** start **
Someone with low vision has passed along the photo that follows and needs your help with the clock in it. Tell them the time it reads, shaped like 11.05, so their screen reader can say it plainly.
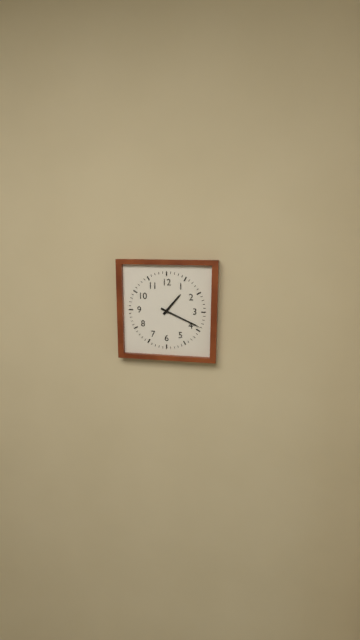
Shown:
1.19
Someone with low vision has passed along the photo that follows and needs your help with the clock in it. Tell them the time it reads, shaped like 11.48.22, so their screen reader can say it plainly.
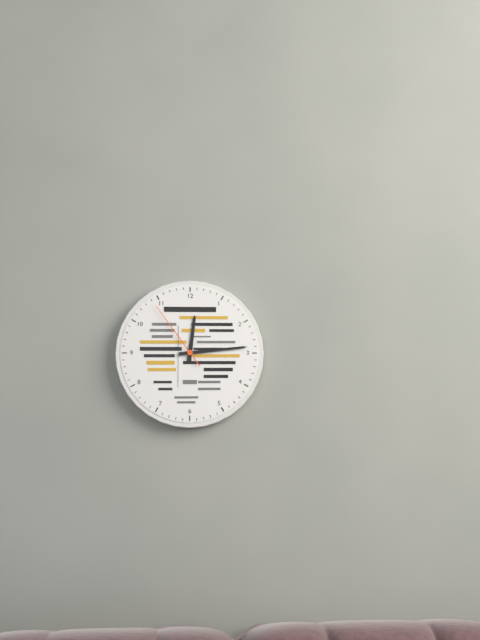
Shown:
12.14.54
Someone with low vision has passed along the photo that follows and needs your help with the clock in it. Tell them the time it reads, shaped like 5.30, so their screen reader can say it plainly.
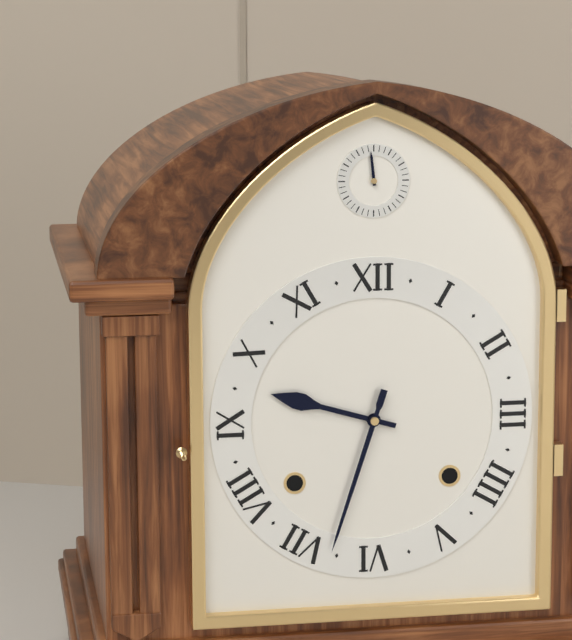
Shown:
9.33
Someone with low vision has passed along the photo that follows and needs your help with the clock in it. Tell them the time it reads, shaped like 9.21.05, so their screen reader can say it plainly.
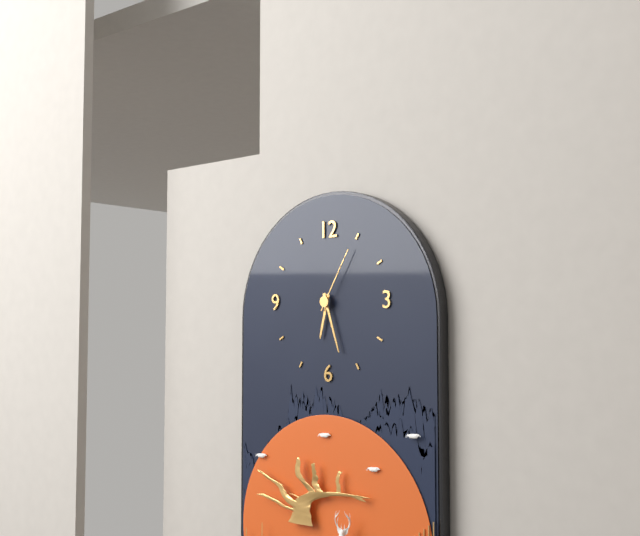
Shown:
6.27.05
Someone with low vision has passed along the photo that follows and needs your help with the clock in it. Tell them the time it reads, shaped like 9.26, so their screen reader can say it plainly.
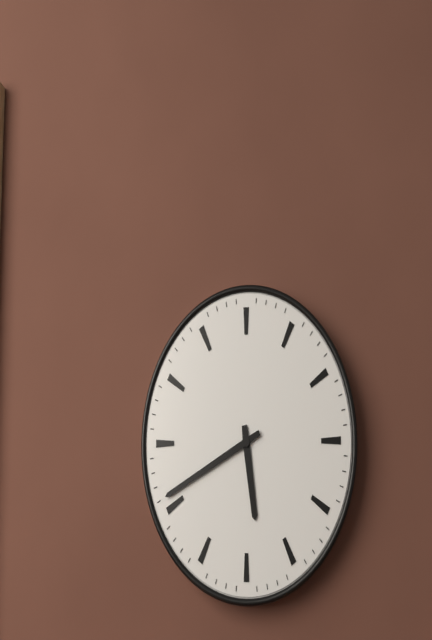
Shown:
5.41
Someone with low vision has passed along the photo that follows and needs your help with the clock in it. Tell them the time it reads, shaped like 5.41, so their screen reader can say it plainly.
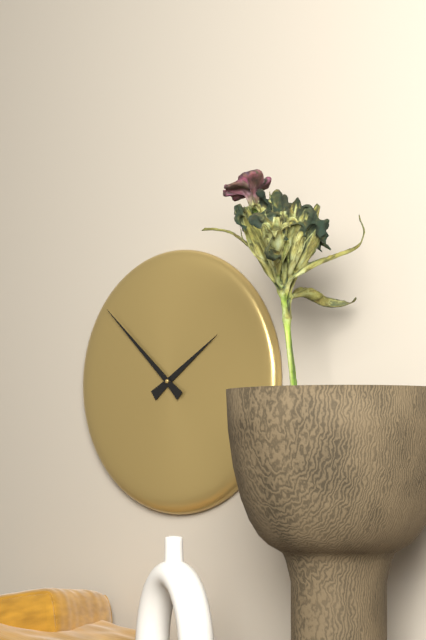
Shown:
1.52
** end **
## EXERCISE DETAILS
Reproduce every line above word for word, leaving out the pictures.

## THE RESULT
Someone with low vision has passed along the photo that follows and needs your help with the clock in it. Tell them the time it reads, shaped like 11.05, so their screen reader can say it plainly.
Shown:
1.19
Someone with low vision has passed along the photo that follows and needs your help with the clock in it. Tell them the time it reads, shaped like 11.48.22, so their screen reader can say it plainly.
Shown:
12.14.54
Someone with low vision has passed along the photo that follows and needs your help with the clock in it. Tell them the time it reads, shaped like 5.30, so their screen reader can say it plainly.
Shown:
9.33
Someone with low vision has passed along the photo that follows and needs your help with the clock in it. Tell them the time it reads, shaped like 9.21.05, so their screen reader can say it plainly.
Shown:
6.27.05
Someone with low vision has passed along the photo that follows and needs your help with the clock in it. Tell them the time it reads, shaped like 9.26, so their screen reader can say it plainly.
Shown:
5.41
Someone with low vision has passed along the photo that follows and needs your help with the clock in it. Tell them the time it reads, shaped like 5.41, so their screen reader can say it plainly.
Shown:
1.52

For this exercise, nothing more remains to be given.